Nesse momento já tínhamos vivido seis grandes experiências e agora teríamos um momento de mais reflexão, pois chegava à mesa um dueto de queijos. Finas fatias de um picante Pecorino romano ao lado de um cremoso Tallegio piemontês. Nesse momento, não resistimos e fomos fiéis à origem dos queijos. A decisão foi por um vinho italiano que, mesmo sendo harmonizado com queijos, tinha que ser grande e poder dar seguimento no nível dos maravilhosos vinhos que já havíamos degustado.
O escolhido foi o monumental Cepparello 2004, da Tenuta Isole e Olena, da Toscana. O fermentado por si só já era para reflexão. Paula Soares, antes que o vinho fosse servido, disse: "Esse vinho é um dos mais importantes de minha vida. É com ele que estamos acostumados a celebrar". Harmonizar vinho e queijo sempre foi, e sempre será, foco de polêmica e acertar é um desafio. Nossa harmonização foi interessante, mas poderíamos também ter combinado com um vinho doce. Porém a decisão era deixar o doce para a sobremesa. Um vinho doce por refeição é suficiente. Dois vinhos doces, em nossa opinião, seria um excesso. O Pecorino foi unanimidade como melhor harmonização ao lado do Cepparello.
#Q#Tiramisu e Tawny
Para fechar a noite, escolhemos o Porto Taylor's Tawny 20 anos. Desafiamos Lamberto: "Para estar ao lado de um néctar doce como esse, precisamos de algo com muita presença.

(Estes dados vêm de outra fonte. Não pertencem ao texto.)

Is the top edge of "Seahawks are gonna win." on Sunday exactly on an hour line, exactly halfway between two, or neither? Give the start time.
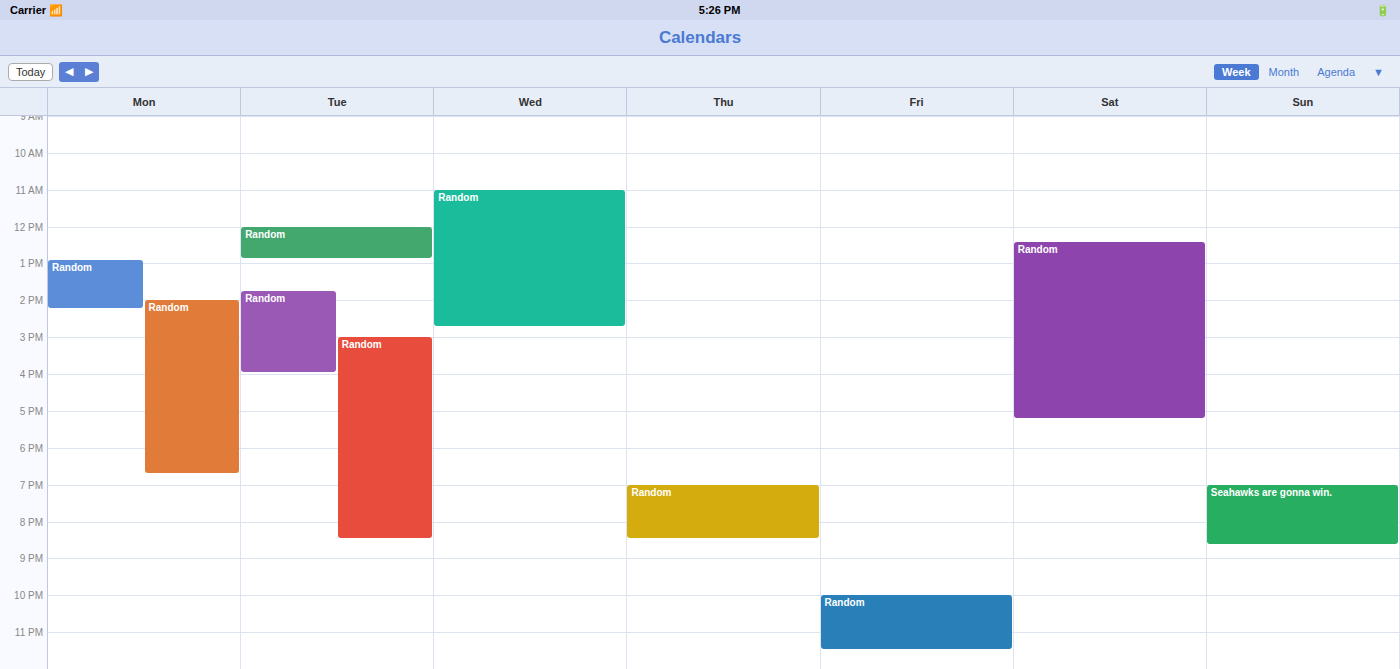
7:00 PM -- exactly on the 7 PM line.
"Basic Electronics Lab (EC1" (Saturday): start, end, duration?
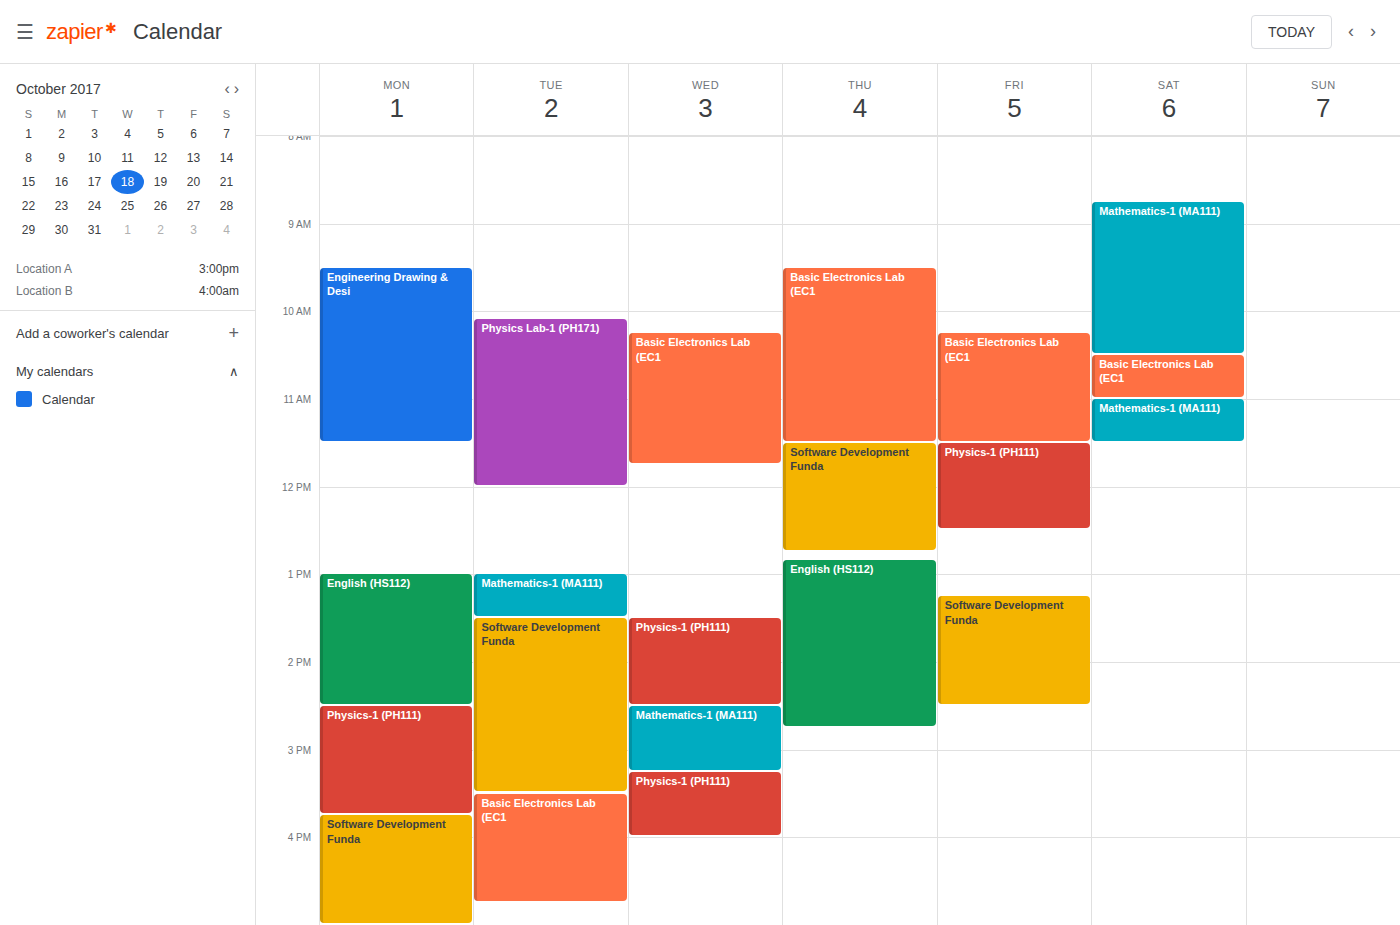
10:30 AM to 11:00 AM, 30 minutes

Que tal uma sobremesa a base de chocolate?" Lamberto, sem pestanejar, escolheu uma das maiores tradições da Itália, o Tiramisu que, apesar da fama, tem muitas versões. O da casa foi preparado com mascarpone fresco, creme de leite fresco, café expresso, licor de amêndoas e biscoitos champagne.
A escolha da chef Silvia é uma receita caseira que usa biscoitos ao invés do "pan di spagna". Sem dúvida, esse detalhe dá um resultado mais fresco, com textura cremosa e boa leveza (fica bem aerado). Como foi servido em uma taça de Dry Martini, em camadas, já era diferenciado. Muito bonita a apresentação. Encerramos com uma harmonização irretocável, pois a intensidade e doçura da sobremesa foi contrabalanceada com o delicioso frescor e o forte álcool (20%) do inebriante Porto. Um delicioso, provocante e encantador "abbinamento", como diriam os italianos.